I guess what depresses me is that there are plenty of people far more disruptive and obnoxious(at least to me) in public but they are tolerated because they are "normal". Because my son is odd he gets the negative attention even if he is quieter and keeps to himself.
Yes, that bugs me, too. I don't know if people are better at tuning out normal, expected disruptions, than odd ones; kind of like you can get used to living near a train; but if you aren't used to the sound, it bothers you? So, maybe for NTs with no experiences with people with AS, AS disruptions stand out, even if they are not prejudiced. if they are of course it would be that much worse b/c they would feel entitled to feeling annoyed and even more angry about dealing with it.
If my son is doing anything unusual like talking about electronic devices in an autistically detailed way even if he is not louder than other kids, or he is squirming, but not in others' personal space. we get side eye. I got to a point where I just don't care b/c my son is oblivious to these people and as far as I am concerned, these people can jump in a lake. (G-rated equivalent of what I was thinking)
It annoys me, but I keep my thoughts to myself so as not to make a scene.
Every now and then I am tempted to say things like, "Why don't you take a picture, it lasts longer." (sarcasm) or "If you keep your mouth open like that, a bug will fly in there" but I don't.
He completely ignores everyone, and doesn't interact at all. He is mostly non-verbal with the occasional soft expression of some noises like eeeee or something, sometimes he runs around in groceries until I can catch him or is clumsy and might bump into someone by accident. He doesn't have bad meltdowns, sometimes he will go silent and limp laying on the ground or cry if we have to leave the park or toy store etc. People don't understand I can't verbally command him to do things, I just have to take him or show him or redirect him. But they see a spoiled brat and me coddling him and unable to handle him, people tell me all the time you need to spank that child etc.
Yet people will try to talk to him or interact with him and because he doesn't respond he is a rude stuck up brat, or I'm a bad parent.

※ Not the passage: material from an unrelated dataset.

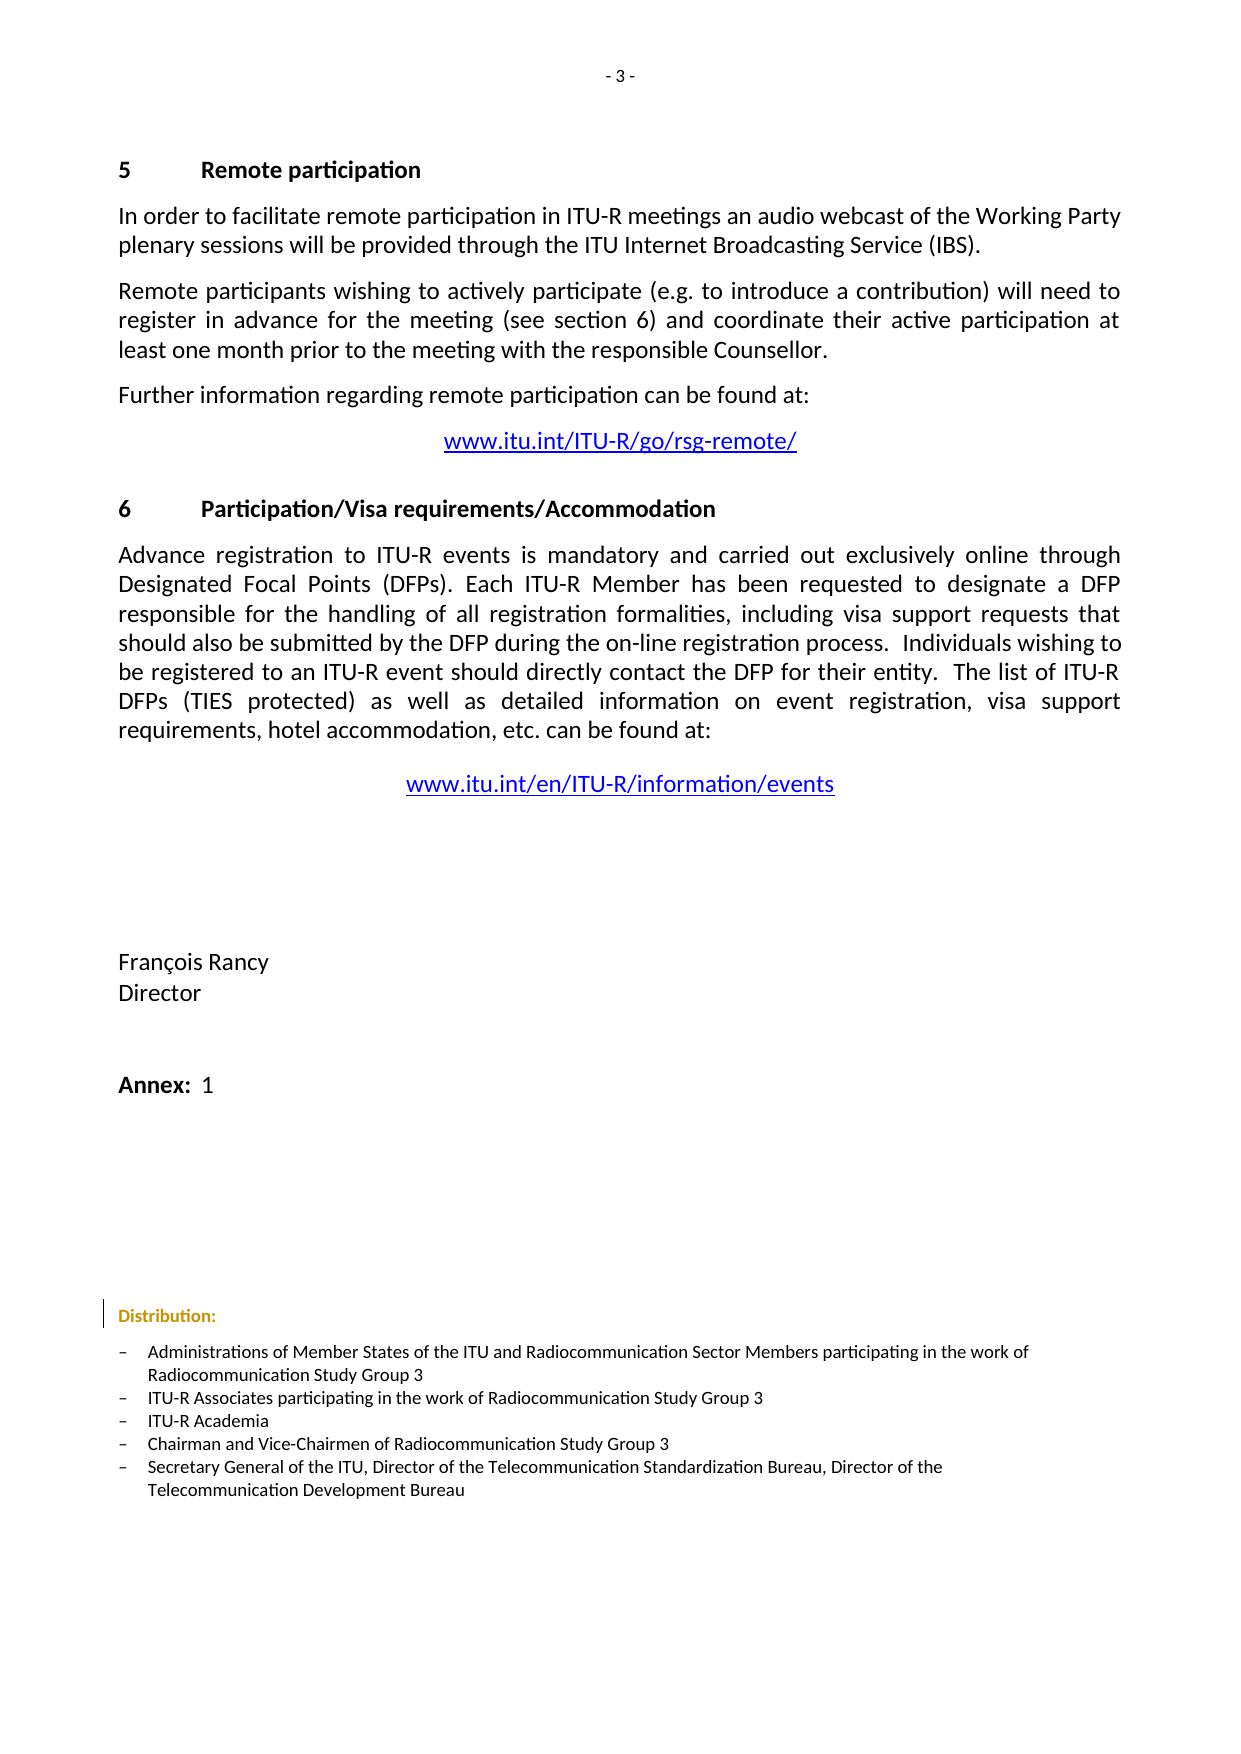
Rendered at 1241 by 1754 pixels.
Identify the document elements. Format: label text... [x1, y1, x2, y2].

text – ITU-R Academia [118, 1409, 1122, 1432]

He can softly say eeeee and people nearby will look uncomfortable or angry, even though a table next to us has people laughing as loud as they can and talking at the top of their voices no one reacts to that. I've been in shared taxis where he is looking out the window and softly making noise with someone in the car talking obnoxiously loud on a cell phone, but guess who the driver keeps glancing at and making uncomfortable facial expressions after?
I guess what depresses me is that there are plenty of people far more disruptive and obnoxious(at least to me) in public but they are tolerated because they are "normal". Because my son is odd he gets the negative attention even if he is quieter and keeps to himself.
Yes I relate to this. Your description sounds just like my older son when he was younger. He wouldn't interact and he was/is very quiet. He's extremely tall so sometimes people would assume he was older than he was so they'd really expect interaction that wasn't even typical for his chronological age, making the effect even worse. He wasn't bothering them, but they wanted a response from him which they weren't getting and they would respond poorly to that. And god forbid if I sensed that they needed a response and thus responded...then I'd get reprimanded for talking for him or whatever- doing something to cause this totally unobtrusive but strange behaviour.
That used to drive me crazy- I kind of forgot about that when I wrote my response.
_________________
Mum to two awesome kids on the spectrum (16 and 13 years old).